The genius of The Manse is that it is a haunted house story that takes the mask off revealing the horror within. The Manse shoves it in your face that the old house is legitimately haunted and hides it behind a veneer of mimicry, like Lestat dressing up as Dracula at the Halloween ball. The horror of the Manse killing folks is dark and frightening at times. The house seems to play with its human meals like an orca tossing a sea lion about, often inflicting mental terror long before the house goes all Olvia Newton-John and gets physical. The horror of the house depends on the madness as it gets stronger to hurt folks physically. The characters feel overwhelmed at certain moments, debating internally whether what they are seeing is imagined or apart of the House of Horrors show until the moment it devours them in fire or tears them apart and pulls them into oblivion.


The book cover is fantastic! It has one of those mid-'80s covers that we all saw in bookstores back then that are just insane and wild as hell. Covers like this get your attention! And it certainly got mine. And when I saw it online on some such website I immediately sought out a copy and read it in a week or two.

I've mentioned this on a previous post and I'll say it again, Hell House Inc really gives me The Manse vibes. The two stories are remarkably similar. I wouldn't be surprised if the writer/producer of the Hell House films hadn't read or been somewhat inspired by The Manse. Both are about a group of young folks opening a haunted house attraction that goes on to kill everyone involved. This isn't a bad thing, not at all. I liked the Hell House movies quite a bit, actually. And considering The Manse has not been made into a film this works out really well for those of us The Manse fans.

*There are some copies out there that go for a lot of money online. If you don't want your own copy for your bookshelf, The Manse is available to read online for free on Archive.org. Enjoy! I know I did.

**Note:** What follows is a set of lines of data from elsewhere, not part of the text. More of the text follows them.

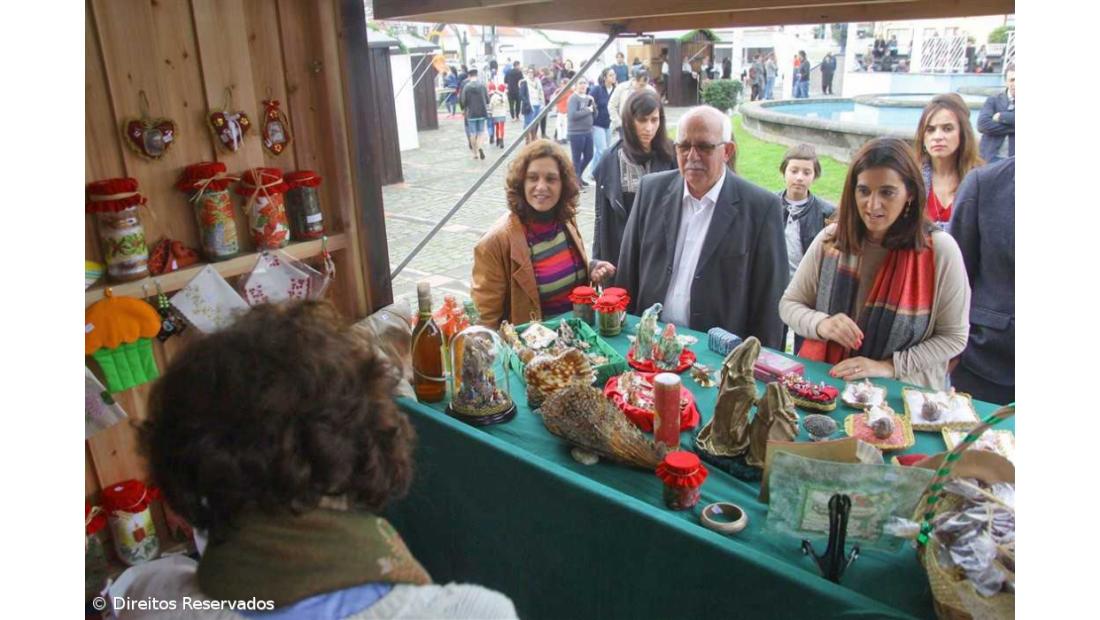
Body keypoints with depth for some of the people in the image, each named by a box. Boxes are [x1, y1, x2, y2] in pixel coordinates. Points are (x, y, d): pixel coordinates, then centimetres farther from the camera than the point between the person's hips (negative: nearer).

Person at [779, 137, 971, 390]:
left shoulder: (939, 249, -5)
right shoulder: (830, 239, 0)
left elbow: (954, 337, 0)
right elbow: (789, 304, 6)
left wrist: (888, 367, -11)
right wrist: (821, 324, -14)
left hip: (903, 395, -1)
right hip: (824, 385, 2)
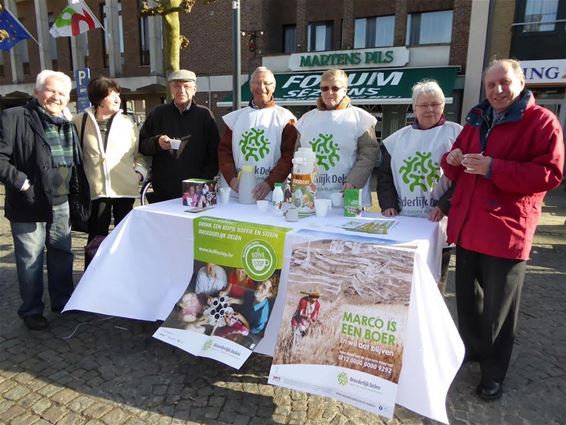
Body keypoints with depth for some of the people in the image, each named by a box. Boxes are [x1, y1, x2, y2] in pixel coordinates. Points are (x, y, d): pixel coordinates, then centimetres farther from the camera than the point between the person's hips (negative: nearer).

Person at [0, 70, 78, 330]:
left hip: (61, 204, 6)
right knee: (30, 262, 6)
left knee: (62, 255, 15)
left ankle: (63, 301, 32)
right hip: (29, 206, -6)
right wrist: (21, 182, -18)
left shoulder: (67, 125, 12)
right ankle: (31, 310, 23)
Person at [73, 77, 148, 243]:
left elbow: (140, 153, 13)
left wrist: (139, 172, -2)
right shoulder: (80, 121, 1)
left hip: (125, 189, 1)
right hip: (95, 191, -1)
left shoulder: (127, 123, 5)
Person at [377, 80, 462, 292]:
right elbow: (384, 175, 13)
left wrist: (444, 206, -14)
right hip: (402, 222, 3)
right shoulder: (398, 138, 12)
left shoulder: (456, 134, 2)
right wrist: (388, 205, 0)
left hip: (437, 224, -3)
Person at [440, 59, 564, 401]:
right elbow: (459, 173, 17)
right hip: (467, 226, 6)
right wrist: (453, 161, -7)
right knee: (467, 297, 17)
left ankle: (494, 372, 25)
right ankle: (473, 349, 40)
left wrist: (493, 167, -22)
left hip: (506, 230, -6)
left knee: (498, 307, 7)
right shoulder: (477, 121, 14)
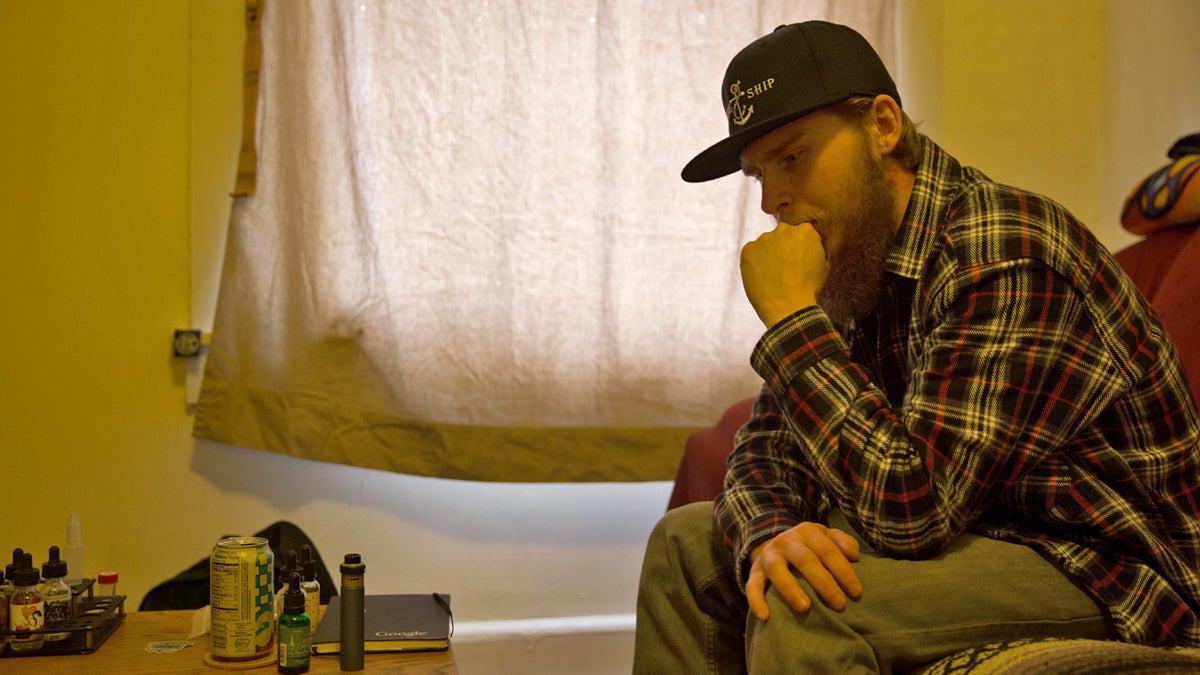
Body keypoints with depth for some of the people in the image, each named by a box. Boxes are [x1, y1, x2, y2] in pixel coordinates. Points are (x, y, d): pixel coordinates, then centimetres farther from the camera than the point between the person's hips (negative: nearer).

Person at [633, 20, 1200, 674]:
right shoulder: (853, 260, 3)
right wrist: (771, 533, -21)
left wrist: (791, 319, -26)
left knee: (805, 607, -31)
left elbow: (908, 504, -31)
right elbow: (766, 445, 3)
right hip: (963, 527, 8)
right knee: (686, 542, 7)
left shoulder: (1004, 259, -26)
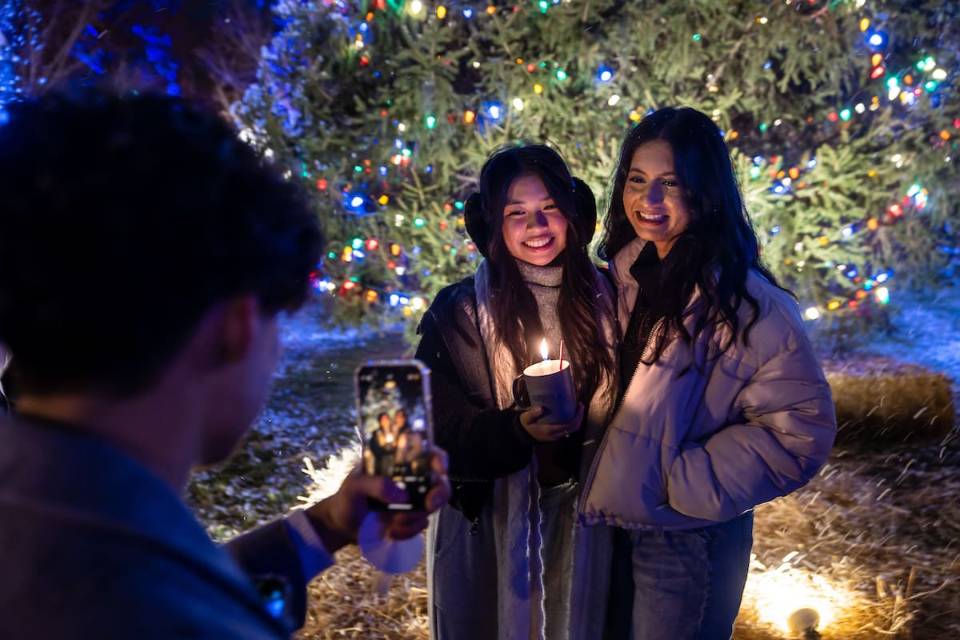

**The Manse was followed up by Torments a few years later. This story was OK at best. I didn't enjoy it anywhere near as much as the first book. The characters weren't as enjoyable, and it seemed like a novella more than a full novel. Plus, the Manse was gone, and in its place was a new condominium after they had razed the evil mansion following the previous Halloween massacre (which the town blamed on a fire). I felt that Torments should have been a final epilogue in The Manse rather than a sequel.